[DATASET EXTRACT]:
'''

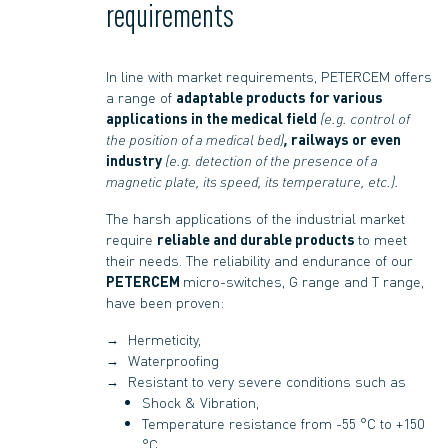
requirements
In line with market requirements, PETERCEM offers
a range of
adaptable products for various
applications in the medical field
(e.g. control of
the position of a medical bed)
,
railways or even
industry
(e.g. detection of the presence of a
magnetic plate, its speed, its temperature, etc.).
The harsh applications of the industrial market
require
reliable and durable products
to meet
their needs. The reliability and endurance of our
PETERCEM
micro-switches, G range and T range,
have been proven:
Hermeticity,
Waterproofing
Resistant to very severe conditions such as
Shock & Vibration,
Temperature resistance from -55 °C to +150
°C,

'''
'''

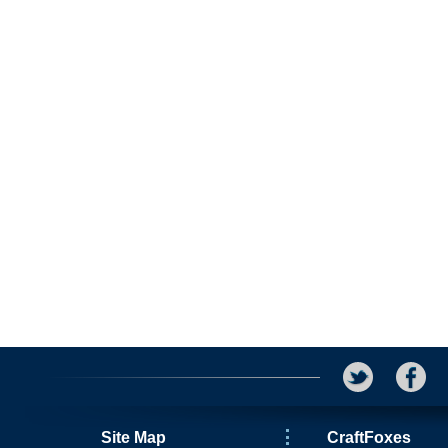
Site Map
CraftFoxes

'''

[EXERCISE]:
Which lines in the records above hold the string "market"? Copy each of them.

[RESULT BELOW]:
In line with market requirements, PETERCEM offers
The harsh applications of the industrial market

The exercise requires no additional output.